J’avais déjà parcouru l’Allemagne dans tous les sens avant que l’idée de visiter la Bohême me fût venue. Quand elle me vint enfin, à Vienne, je dus prudemment la repousser d’après les conseils de plusieurs personnes en apparence bien informées. « N’allez pas à Prague, me disait-on, c’est une ville de pédants, où l’on n’estime que les œuvres des morts; les Bohêmes sont excellents musiciens, il est vrai, mais musiciens à la manière des professeurs et des maîtres d’école; pour eux, tout ce qui est nouveau est détestable, et il est à croire que vous n’auriez point à vous louer d’eux. »

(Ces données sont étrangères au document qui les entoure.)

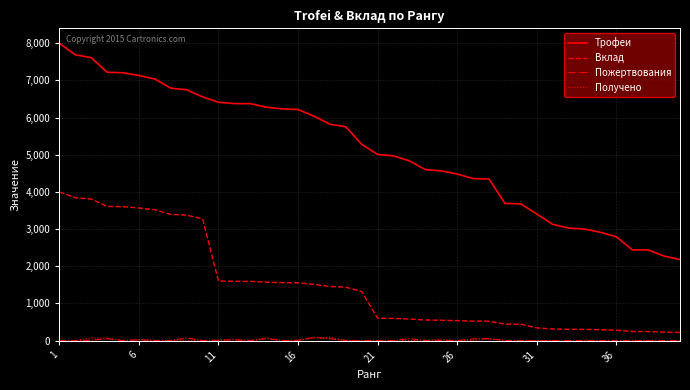

True or false: Получено has more than 2 interior local peaks.

True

J’avais donc pris mon parti de m’abstenir et de renoncer à ce voyage, quand on m’apporta une Gazette musicale de Prague contenant trois grands articles sur mon ouverture du Roi Lear. Je me les fis traduire, et bien loin d’y trouver l’humeur malveillante et la pédantisme qu’on attribuait aux Bohêmes, je reconnus avec joie que cette critique avait au plus haut degré les qualités contraires. L’auteur, M. le docteur Ambros, me parut unir un véritable savoir à un jugement sain et à une brillante imagination. Je lui écrivis pour le remercier et lui soumettre mes doutes sur les dispositions de ses compatriotes à mon égard. Sa réponse les détruisit complètement, et m’inspira autant d’envie de visiter Prague que j’avais auparavant de crainte de m’y montrer. On ne m’épargna pas les plaisanteries à Vienne, quand on sut que j’étais décidé à partir. « Les Pragois prétendent avoir découvert Mozart, ils ne jurent que par lui, ils ne veulent entendre que ses symphonies, ils vont bien vous arranger, etc. »

Mais le docteur Ambros m’avait donné de la confiance, rien ne put l’ébranler cette fois; et malgré les tristes présages des rieurs, je partis.

N’est-il pas agréable de retrouver, à cinq cents lieues de chez soi, en descendant de diligence dans une ville étrangère, un ami inconnu qui vous attend au débarcadère, devine à votre physionomie admirablement caractérisée que vous êtes son homme, vous aborde, vous serre la main et vous annonce dans votre langue que tout est préparé pour vous recevoir ?... 

Ceci précisément m’advint avec le docteur Ambros quand j’arrivai à Prague. Seulement ma physionomie admirablement caractérisée ayant complètement manqué son effet, il ne me reconnut pas. Ce fut moi, au contraire, qui, apercevant un petit homme d’une figure vive et bienveillante, et l’entendant dire en français à une autre personne qui l’accompagnait : « Mais comment voulez-vous que je découvre M. Berlioz dans cette foule ? je ne l’ai jamais vu! » ce fut moi, je le répète, qui eus la malice inconcevable de deviner en lui M. Ambros, et m’approchant brusquement des deux interlocuteurs :

« — Me voilà! leur dis-je. 
— C’est M. Berlioz ? 
— Ni plus, ni moins. 
— Bonjour donc! Nous sommes bien aises de vous voir enfin. Venez, venez, on vous a préparé un appartement et un orchestre bien chauds; vous serez content. Reposez-vous ce soir, demain nous nous mettrons à l’œuvre.